Report how many of the lines below contain the word "family". Give only the number.

## Provided information:
==========

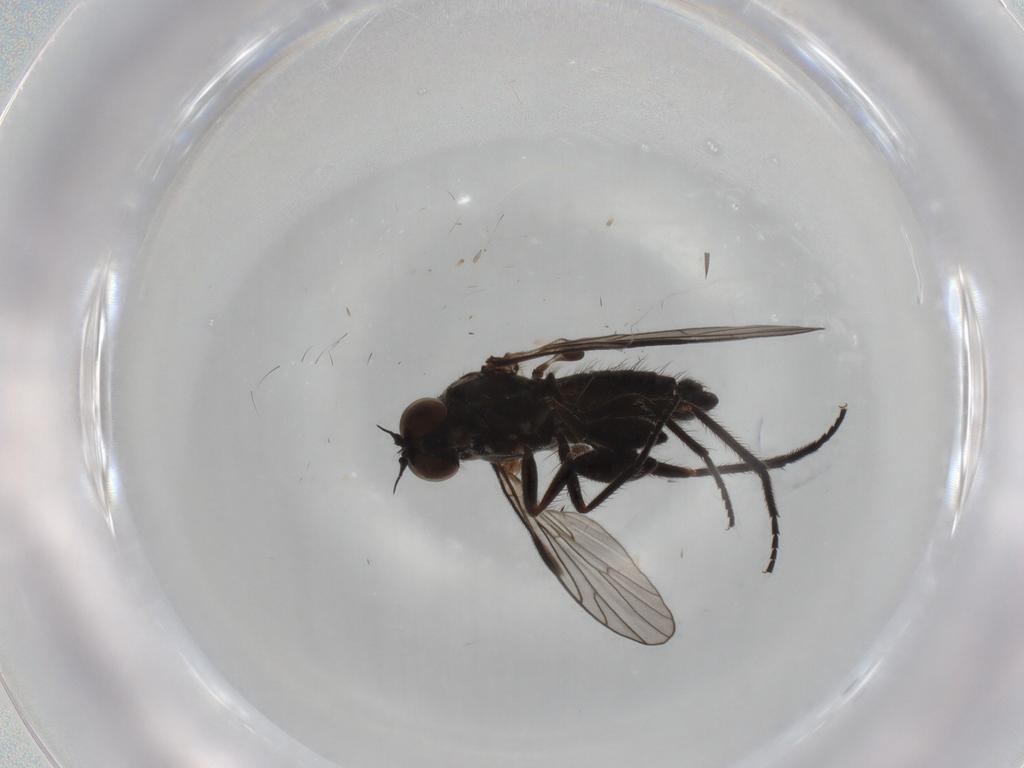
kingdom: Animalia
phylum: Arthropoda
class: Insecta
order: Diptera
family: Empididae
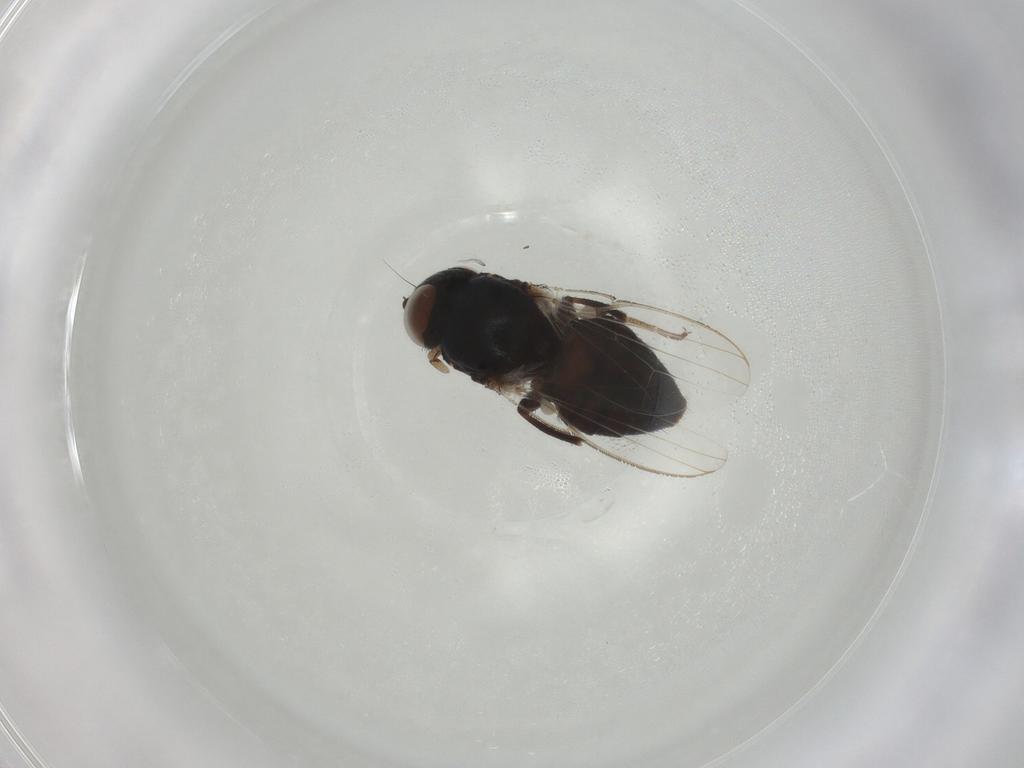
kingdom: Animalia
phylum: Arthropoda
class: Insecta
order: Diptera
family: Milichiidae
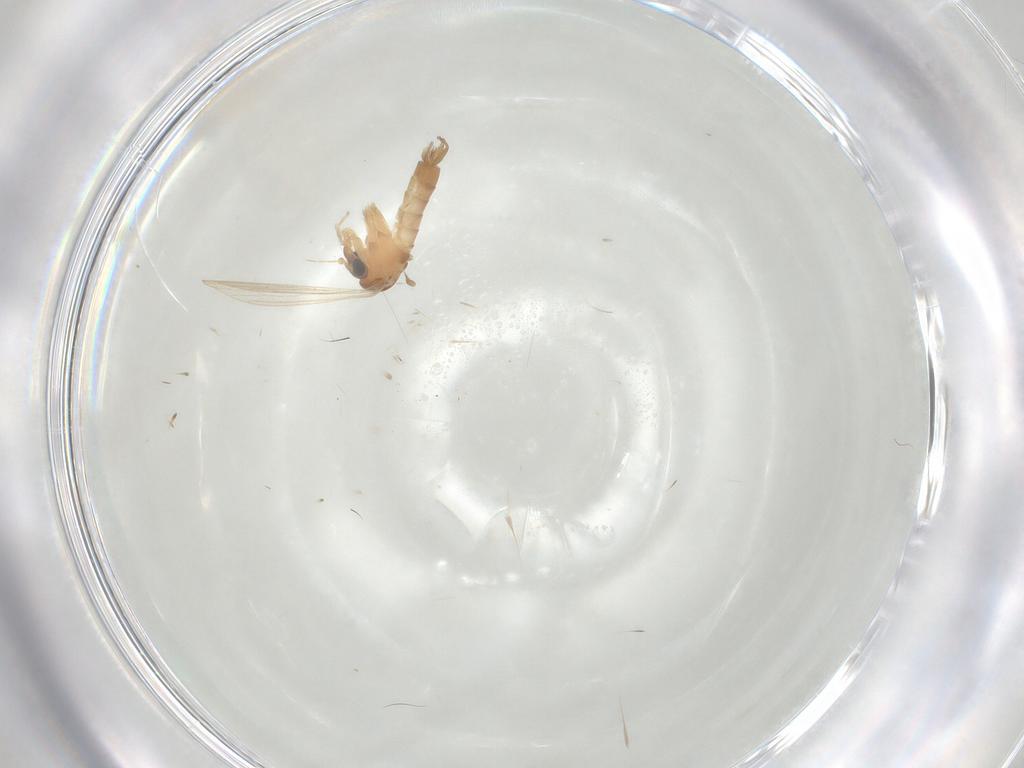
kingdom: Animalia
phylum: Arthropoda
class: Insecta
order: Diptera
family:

==========

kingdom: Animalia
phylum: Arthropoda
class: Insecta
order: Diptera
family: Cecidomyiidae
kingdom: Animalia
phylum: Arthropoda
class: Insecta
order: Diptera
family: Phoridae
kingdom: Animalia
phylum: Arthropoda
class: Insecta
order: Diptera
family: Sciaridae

==========

## Output for this task:
6